Action item:
From the entries below, copy out without changes the stretch from the line containing "На Всероссийской спартакиаде" through the line containing "Více fotografií (11)", leaving the pictures out of your answer.

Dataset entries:
┄┄┄┄┄┄┄┄┄┄┄┄┄┄┄┄┄┄┄┄
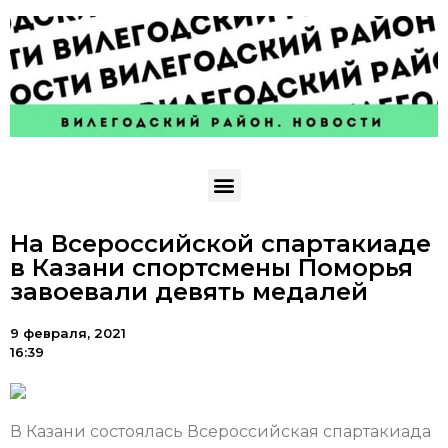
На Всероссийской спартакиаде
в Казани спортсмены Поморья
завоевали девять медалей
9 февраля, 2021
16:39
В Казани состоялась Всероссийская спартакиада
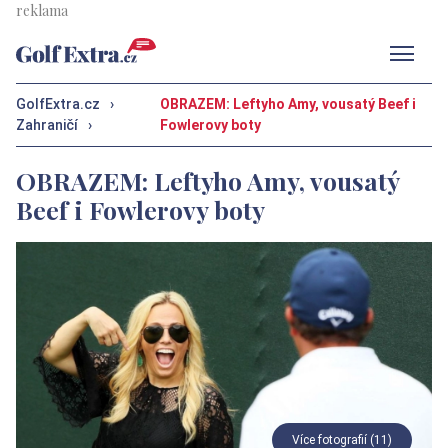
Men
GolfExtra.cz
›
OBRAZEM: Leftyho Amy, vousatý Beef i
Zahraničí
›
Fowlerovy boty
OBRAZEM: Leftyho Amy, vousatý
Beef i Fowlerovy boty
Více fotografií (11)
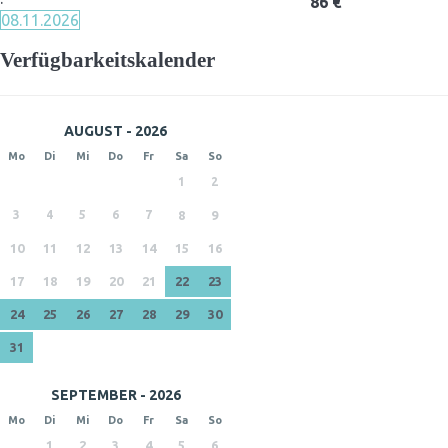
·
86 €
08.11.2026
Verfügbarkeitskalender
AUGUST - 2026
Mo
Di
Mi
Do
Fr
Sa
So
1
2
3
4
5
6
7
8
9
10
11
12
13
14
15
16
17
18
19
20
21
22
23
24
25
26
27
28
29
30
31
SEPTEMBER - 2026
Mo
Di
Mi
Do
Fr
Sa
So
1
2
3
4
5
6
┄┄┄┄┄┄┄┄┄┄┄┄┄┄┄┄┄┄┄┄
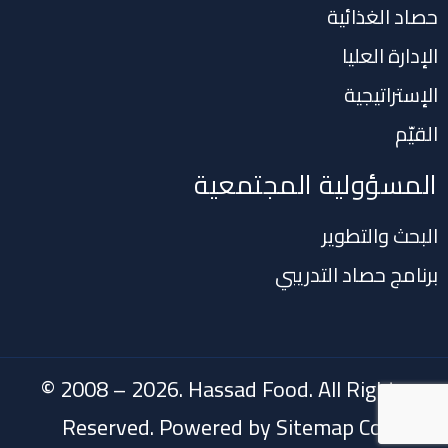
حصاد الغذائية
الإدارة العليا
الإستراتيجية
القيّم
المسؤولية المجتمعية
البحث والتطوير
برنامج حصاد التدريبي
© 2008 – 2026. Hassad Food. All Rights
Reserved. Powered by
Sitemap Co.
┄┄┄┄┄┄┄┄┄┄┄┄┄┄┄┄┄┄┄┄
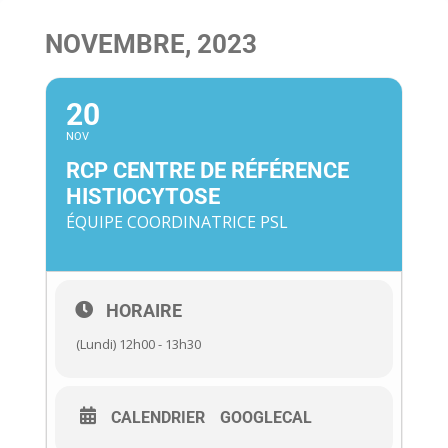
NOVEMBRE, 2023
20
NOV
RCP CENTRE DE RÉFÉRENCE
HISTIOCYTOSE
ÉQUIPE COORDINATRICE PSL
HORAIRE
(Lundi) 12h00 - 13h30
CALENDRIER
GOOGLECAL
┄┄┄┄┄┄┄┄┄┄┄┄┄┄┄┄┄┄┄┄
Worked solution:
На Всероссийской спартакиаде
в Казани спортсмены Поморья
завоевали девять медалей
9 февраля, 2021
16:39
В Казани состоялась Всероссийская спартакиада
Men
GolfExtra.cz
›
OBRAZEM: Leftyho Amy, vousatý Beef i
Zahraničí
›
Fowlerovy boty
OBRAZEM: Leftyho Amy, vousatý
Beef i Fowlerovy boty
Více fotografií (11)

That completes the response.